_Assignment:_ If a line in the entries below contains "lines", copy it.

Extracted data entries
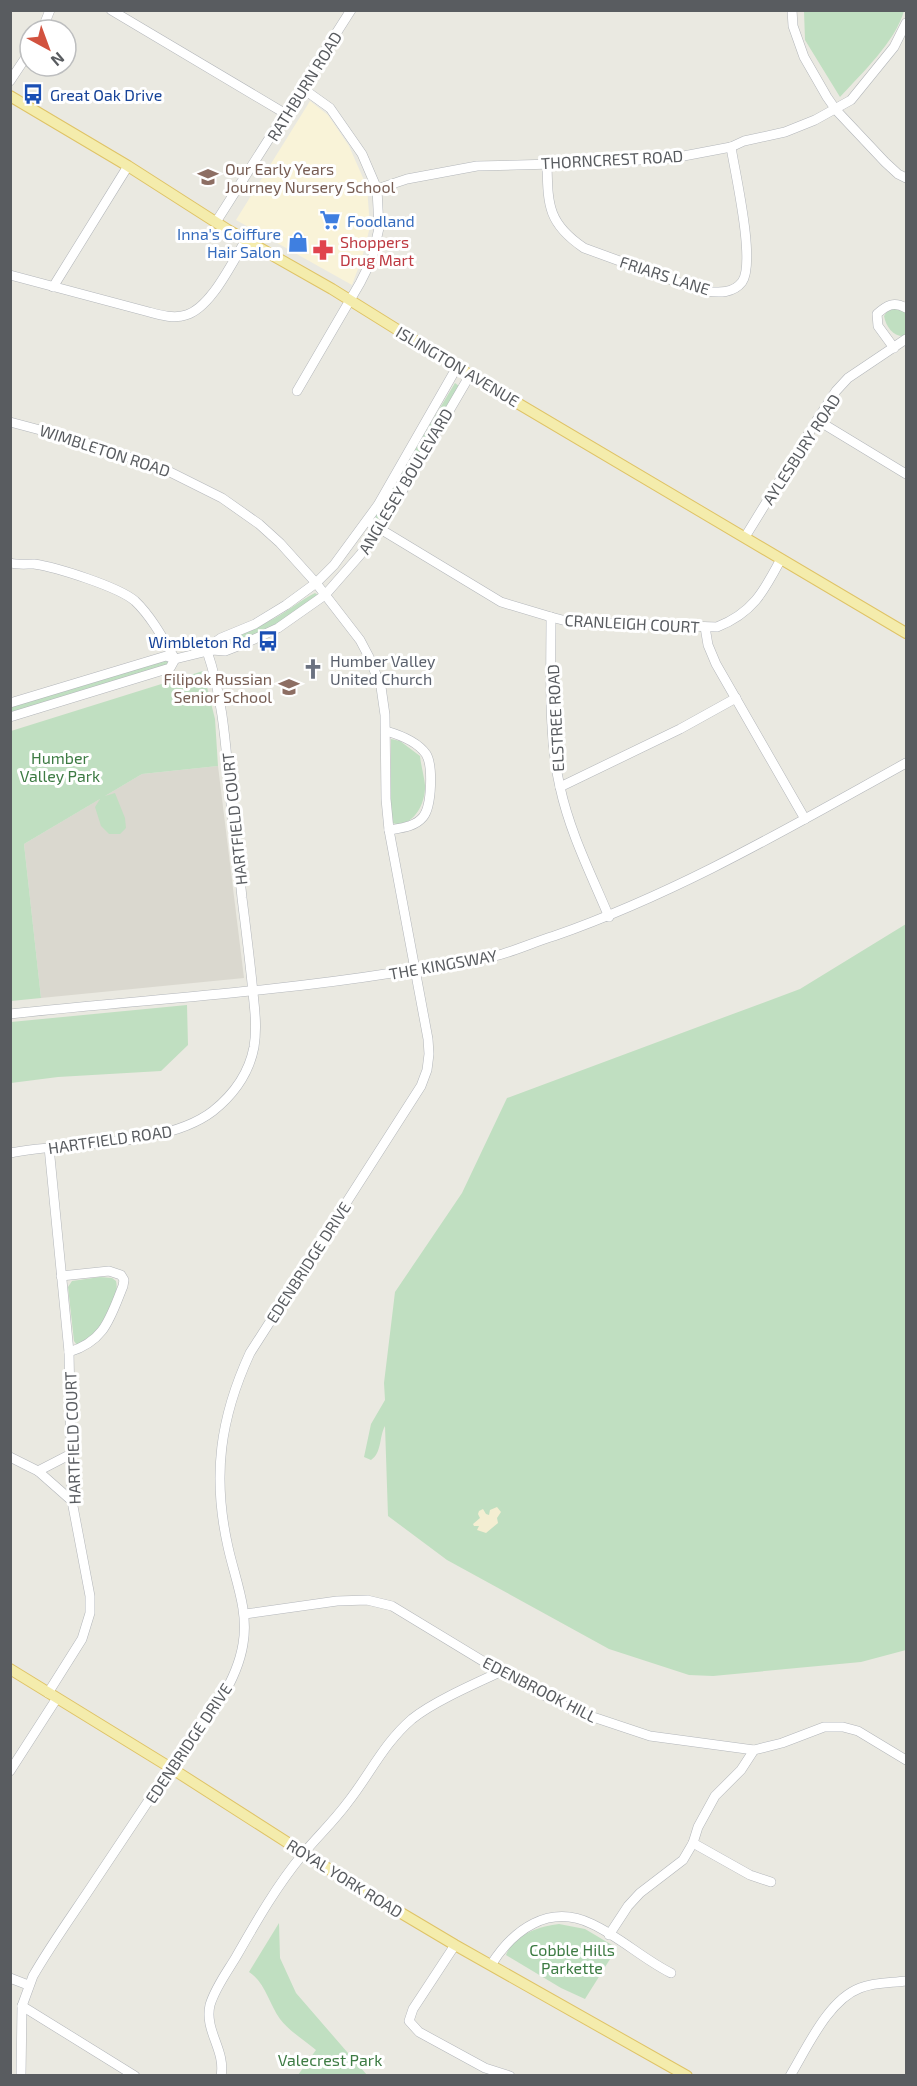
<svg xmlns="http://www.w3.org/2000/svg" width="917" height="2086" viewBox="0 0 917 2086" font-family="'Exo 2',sans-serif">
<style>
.commercial{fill:#f9f3d8}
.education{fill:#dad8cf}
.green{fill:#c0dfc1}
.sand{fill:#f4eed2}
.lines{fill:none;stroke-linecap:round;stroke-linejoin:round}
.minor-casing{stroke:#b3b6ba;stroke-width:10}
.major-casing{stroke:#dfc366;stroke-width:12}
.minor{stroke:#fff;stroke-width:9}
.major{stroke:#f4ecac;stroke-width:10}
.labels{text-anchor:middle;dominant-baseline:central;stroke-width:6;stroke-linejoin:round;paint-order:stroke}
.street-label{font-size:16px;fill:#595c60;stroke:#fff}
.transit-label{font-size:16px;fill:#164399;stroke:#fff;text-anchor:start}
.education-label{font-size:16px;fill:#785e54;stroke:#fff;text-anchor:start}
.shop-label{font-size:16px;fill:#366cbe;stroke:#fff;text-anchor:start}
.health-label{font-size:16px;fill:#be3a42;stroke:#fff;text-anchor:start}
.worship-label{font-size:16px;fill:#5b616d;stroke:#fff;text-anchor:start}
.park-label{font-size:16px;fill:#3d7b43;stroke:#fff}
</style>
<rect width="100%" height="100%" fill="#eae9e1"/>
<path class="commercial" d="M310,101L328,115L349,146L367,187L370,227L362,258L352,285L236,220Z"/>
<path class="education" d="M218,766L244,978L41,998L24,844L142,774Z"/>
<g class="green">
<path d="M804,11V10L904,11C895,42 862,73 840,97L805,40Z"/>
<path d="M890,307L906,312V336C894,338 886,327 884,316Z"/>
<path d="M455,383L459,386L382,517L377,519L375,516Z"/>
<path d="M315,593L318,595L279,625L225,648L223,641C241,634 258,627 275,618C289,610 301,600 315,593Z"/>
<path d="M166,660L169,661V665L11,715V707Z"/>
<path d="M203,671L215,719L218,766L142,774L105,796L115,793L125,818L126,828L120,834H109L101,826L95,807L100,799L24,844L41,998L11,1001V731Z"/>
<path d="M391,739L400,741L420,756C421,766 424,775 425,785C426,803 413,829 392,823L391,818Z"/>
<path d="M906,924V1650L861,1662L713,1676L689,1675L609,1649L447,1560L388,1516L385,1426C379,1437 382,1453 371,1460L364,1457L371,1424L385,1400L384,1383L395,1292L462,1193L507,1098L800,989Z"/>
<path d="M187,1005L188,1045L161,1071L58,1077L11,1083V1022Z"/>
<path d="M100,1277L112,1278L116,1281C120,1297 105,1323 94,1335C90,1339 82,1342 77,1345L74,1341L68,1287L72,1281Z"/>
<path d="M279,1923L280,1958L296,1993L367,2075H298L316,2050C304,2040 289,2031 280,2019C269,2004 265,1982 249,1972Z"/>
<path d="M559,1924L585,1929L617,1948L585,1999L561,1988L506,1955C513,1935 540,1926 559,1924Z"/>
</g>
<path class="sand" d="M497,1507L501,1512L497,1518L498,1523L486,1533L477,1530L479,1526H474L473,1524L480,1518L478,1514L479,1511L483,1509L486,1514L489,1515L490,1510Z"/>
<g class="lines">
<g class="minor-casing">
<g id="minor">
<path d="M111,10L286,114"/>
<path d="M792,10L793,26L804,57L827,97L836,110L885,162L898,174L906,178"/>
<path d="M42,30L50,10"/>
<path d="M10,81L30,51"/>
<path d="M547,164C548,204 547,223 584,248L702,291C716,292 732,295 742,282C756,263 735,173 731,147"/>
<path d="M377,189L407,179L477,166L591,163L673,158L731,147L744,141L785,132L815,120L851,100L894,47L906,23"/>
<path d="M216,222L351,10"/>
<path d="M10,275L149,312C160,315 174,319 186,315C211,308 232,262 246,240"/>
<path d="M53,287L128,166"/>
<path d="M894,348L878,326L877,314C887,305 894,301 906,308"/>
<path d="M297,391L360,283L372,259L379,228L377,189L362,154L330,108L302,88"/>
<path d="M817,420L906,474"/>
<path d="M10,422L74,439L160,467L222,498L259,524L280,543L316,583L360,640L369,657L381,687L385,715L386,799L389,830L428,1039L429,1054L427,1070L421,1086L250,1353C220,1418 212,1476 228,1547C235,1579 249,1611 243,1644C235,1694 191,1739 163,1779C140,1813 118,1847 95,1881C74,1913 52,1943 33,1976L22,2006L21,2076"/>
<path d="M367,521L501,602L551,617L570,622L717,627C753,613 764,591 781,559"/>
<path d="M745,537L817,420L836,391L848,378L906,339"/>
<path d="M10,563C18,565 26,564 34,564C56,567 119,587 135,601C151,616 164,640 175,659"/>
<path d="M551,617C551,670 548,736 560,787C570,833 591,874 609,917"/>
<path d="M705,627L708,645L716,664L805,819"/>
<path d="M212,650L214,643L221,638L255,624L286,605L316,583L334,565L378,505L457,367"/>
<path d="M10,703L166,656L175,659L212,650L225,651L248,642L278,628L325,595L360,555L380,529L470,375"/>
<path d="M10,717L170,668L175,659"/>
<path d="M386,731C400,735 417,741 426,754C433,765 432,806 423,817C415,827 400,828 389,830"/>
<path d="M560,787L680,729L736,698"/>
<path d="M10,1014C138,1000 266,993 392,973C426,967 462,965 495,956C515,951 534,942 554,936C680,892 790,827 906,763"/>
<path d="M10,1153C70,1141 165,1148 213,1111C233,1095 249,1073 254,1047C257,1029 255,1011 253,993C250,961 246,930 242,898C239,866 234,835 231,803C226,751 224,701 207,651"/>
<path d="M61,1276L109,1271L121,1275L124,1280L123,1286C110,1318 105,1341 69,1352"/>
<path d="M10,1457L38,1471L71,1454"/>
<path d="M38,1471L72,1501"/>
<path d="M245,1614L337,1601L367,1600L392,1606L514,1680L575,1711L650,1736L754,1750L782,1743L824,1727H843L858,1731L906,1760"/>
<path d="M48,1693L82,1639L90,1613V1596L72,1501L69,1352L49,1147"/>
<path d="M10,1771L57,1698"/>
<path d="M693,1843L750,1875L771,1882"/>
<path d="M609,1935L628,1906L640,1893L683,1860L693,1843L698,1827L715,1796L741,1770L754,1750"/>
<path d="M455,1945L413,2009L409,2021L419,2032L485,2068L510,2076"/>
<path d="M491,1965C513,1930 549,1903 592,1924C620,1937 643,1959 671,1973"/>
<path d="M10,1978L28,1985"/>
<path d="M22,2006L135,2076"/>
<path d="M221,2076C226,2050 204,2031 210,2005C215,1988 227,1972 236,1957C256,1922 277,1885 303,1854C318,1836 334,1821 348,1802C370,1774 384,1743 412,1719C433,1702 474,1684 500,1672"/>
<path d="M790,2076C807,2048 828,2000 860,1988C875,1982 891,1983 906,1981"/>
</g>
</g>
<g class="major-casing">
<g id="major">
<path d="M10,96L128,166L228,230L332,289L470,375L906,633"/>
<path d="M10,1669L171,1768L349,1882L455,1945L687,2076"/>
</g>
</g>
<use href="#minor" class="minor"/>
<use href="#major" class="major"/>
</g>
<defs>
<g id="bus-bare" transform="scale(1.62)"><path d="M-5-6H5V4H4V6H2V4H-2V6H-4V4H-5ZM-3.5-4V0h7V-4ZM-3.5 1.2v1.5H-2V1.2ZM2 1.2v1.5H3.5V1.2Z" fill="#1a4fb4" stroke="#fff" stroke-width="2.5" paint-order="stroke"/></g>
<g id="school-bare" transform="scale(1.62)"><path d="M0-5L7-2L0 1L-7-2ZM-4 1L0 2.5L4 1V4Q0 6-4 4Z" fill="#8d6e63" stroke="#fff" stroke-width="2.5" paint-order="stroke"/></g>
<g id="supermarket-bare" transform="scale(1.62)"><path d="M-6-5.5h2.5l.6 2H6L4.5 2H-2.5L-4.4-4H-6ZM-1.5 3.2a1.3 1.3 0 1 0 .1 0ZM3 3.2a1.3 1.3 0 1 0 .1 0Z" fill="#3f7fe0" stroke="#fff" stroke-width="2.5" paint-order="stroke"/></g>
<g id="shop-bare" transform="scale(1.62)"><path d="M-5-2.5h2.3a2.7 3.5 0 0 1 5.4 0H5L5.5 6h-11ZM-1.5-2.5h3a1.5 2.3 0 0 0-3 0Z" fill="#3f7fe0" stroke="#fff" stroke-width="2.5" paint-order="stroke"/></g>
<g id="pharmacy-bare" transform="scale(1.62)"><path d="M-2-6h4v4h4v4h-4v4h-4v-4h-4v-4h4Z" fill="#e0444e" stroke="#fff" stroke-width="2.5" paint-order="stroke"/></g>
<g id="church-bare" transform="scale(1.62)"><path d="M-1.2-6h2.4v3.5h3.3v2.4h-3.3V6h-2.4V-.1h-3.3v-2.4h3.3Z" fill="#6b7280" stroke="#fff" stroke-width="2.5" paint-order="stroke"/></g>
</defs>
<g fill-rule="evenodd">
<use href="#bus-bare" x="33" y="94"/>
<use href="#school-bare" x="208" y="177"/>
<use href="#supermarket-bare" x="330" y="220"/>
<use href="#shop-bare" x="298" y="242"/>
<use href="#pharmacy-bare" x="323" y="250"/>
<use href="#bus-bare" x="268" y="641"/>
<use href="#church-bare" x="313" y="669"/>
<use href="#school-bare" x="289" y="687"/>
</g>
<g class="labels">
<g class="street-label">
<text transform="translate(304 86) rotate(-58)">RATHBURN ROAD</text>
<text transform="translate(612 159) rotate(-3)">THORNCREST ROAD</text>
<text transform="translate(665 275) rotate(18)">FRIARS LANE</text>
<text transform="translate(458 366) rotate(31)">ISLINGTON AVENUE</text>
<text transform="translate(801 449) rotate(-57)">AYLESBURY ROAD</text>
<text transform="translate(105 450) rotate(18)">WIMBLETON ROAD</text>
<text transform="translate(405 481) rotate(-59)">ANGLESEY BOULEVARD</text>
<text transform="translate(632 623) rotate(3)">CRANLEIGH COURT</text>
<text transform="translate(555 718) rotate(-93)">ELSTREE ROAD</text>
<text transform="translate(234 819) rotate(-96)">HARTFIELD COURT</text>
<text transform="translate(443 964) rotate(-10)">THE KINGSWAY</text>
<text transform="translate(110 1139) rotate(-8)">HARTFIELD ROAD</text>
<text transform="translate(308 1262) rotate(-57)">EDENBRIDGE DRIVE</text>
<text transform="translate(72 1438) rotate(-92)">HARTFIELD COURT</text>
<text transform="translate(540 1689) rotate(27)">EDENBROOK HILL</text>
<text transform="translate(188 1743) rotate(-56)">EDENBRIDGE DRIVE</text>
<text transform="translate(345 1878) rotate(32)">ROYAL YORK ROAD</text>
</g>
<g class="transit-label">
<text x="50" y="94">Great Oak Drive</text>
<text x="251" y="641" text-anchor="end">Wimbleton Rd</text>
</g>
<g class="education-label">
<text x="225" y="168">Our Early Years<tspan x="225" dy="18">Journey Nursery School</tspan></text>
<text x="272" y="678" text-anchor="end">Filipok Russian<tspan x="272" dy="18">Senior School</tspan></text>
</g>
<g class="shop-label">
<text x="347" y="220">Foodland</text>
<text x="281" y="233" text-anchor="end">Inna's Coiffure<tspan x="281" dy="18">Hair Salon</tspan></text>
</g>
<g class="health-label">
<text x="340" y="241">Shoppers<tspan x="340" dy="18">Drug Mart</tspan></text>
</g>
<g class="worship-label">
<text x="330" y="660">Humber Valley<tspan x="330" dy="18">United Church</tspan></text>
</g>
<g class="park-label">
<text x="60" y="757">Humber<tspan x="60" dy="18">Valley Park</tspan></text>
<text x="572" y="1949">Cobble Hills<tspan x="572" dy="18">Parkette</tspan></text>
<text x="330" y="2059">Valecrest Park</text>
</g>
</g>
<rect width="917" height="2086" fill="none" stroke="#595c60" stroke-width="24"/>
<g transform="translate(48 48) rotate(139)"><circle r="28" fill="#ffffff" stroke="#bdbebf" stroke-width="1.5"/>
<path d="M0-4.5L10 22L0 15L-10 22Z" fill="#d2523f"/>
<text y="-9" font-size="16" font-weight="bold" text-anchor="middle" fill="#595c60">N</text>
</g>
</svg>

_Result of this exercise:_
.lines{fill:none;stroke-linecap:round;stroke-linejoin:round}
<g class="lines">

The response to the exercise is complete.